It's simple: My life, my work, my books would not have been possible without libraries. (Indeed, I'm so indebted to the institution that I made a key character in a young adult novel called Nothing But Ghosts a librarian of the fashionista sort.) But I am not, of course, the only one who feels like this. Ask most any author or illustrator to tell you a library story, and he or she will. You will hear about treasures.

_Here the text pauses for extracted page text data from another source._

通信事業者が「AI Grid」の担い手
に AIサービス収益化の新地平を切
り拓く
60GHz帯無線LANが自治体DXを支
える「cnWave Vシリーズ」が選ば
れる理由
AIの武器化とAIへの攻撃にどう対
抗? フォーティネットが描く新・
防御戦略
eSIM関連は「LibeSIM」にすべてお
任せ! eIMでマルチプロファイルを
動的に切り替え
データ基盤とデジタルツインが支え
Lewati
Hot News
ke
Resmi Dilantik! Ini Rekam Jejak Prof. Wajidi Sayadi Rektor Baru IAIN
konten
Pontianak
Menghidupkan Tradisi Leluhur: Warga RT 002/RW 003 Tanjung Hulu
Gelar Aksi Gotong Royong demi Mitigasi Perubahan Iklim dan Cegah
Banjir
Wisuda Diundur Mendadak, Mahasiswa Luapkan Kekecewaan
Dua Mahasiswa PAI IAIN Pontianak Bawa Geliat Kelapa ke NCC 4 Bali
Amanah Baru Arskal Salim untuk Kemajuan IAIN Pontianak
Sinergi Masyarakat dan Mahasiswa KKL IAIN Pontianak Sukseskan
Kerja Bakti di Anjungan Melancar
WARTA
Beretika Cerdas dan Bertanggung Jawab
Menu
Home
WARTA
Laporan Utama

Today, thanks to Speak Up for Libraries, a PA Forward | Pennsylvania Libraries initiative, a statewide campaign long in the making, I and fellow Pennsylvania authors and illustrators will be out telling our library tales. Paired with both school and public libraries, we'll be talking not just about the stories libraries helped us build, but about the ways in which libraries are powering the future with their deep resources, their overt caring, and their commitment to staying abreast of technical advances and possibilities.

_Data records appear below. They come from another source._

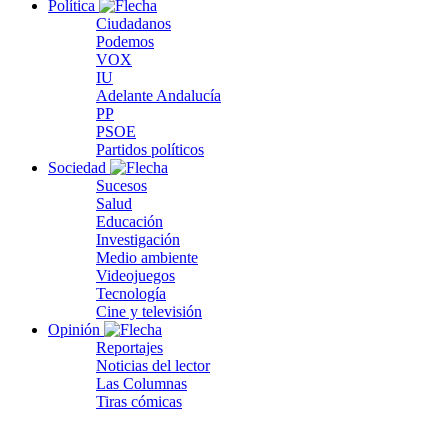
Política
Ciudadanos
Podemos
VOX
IU
Adelante Andalucía
PP
PSOE
Partidos políticos
Sociedad
Sucesos
Salud
Educación
Investigación
Medio ambiente
Videojuegos
Tecnología
Cine y televisión
Opinión
Reportajes
Noticias del lector
Las Columnas
Tiras cómicas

Go to a library today and you'll find people searching through job banks, asking questions about taxes, getting help with their health, gleaning insights on life itself, and taking home a new book or two to read. Go to a library and you'll find children listening to a book read aloud, teens gathering to do homework, mentors sitting with their mentees, and librarians pointing the way.

Go to a library and you'll find community, and isn't that what we must safeguard most of all? I'll be a proud speaker at Downingtown High School West today. But I'll be even prouder knowing that I'm one small part of a well-considered and widely embraced drive designed to remind us all of the countless ways that libraries are there when we need them.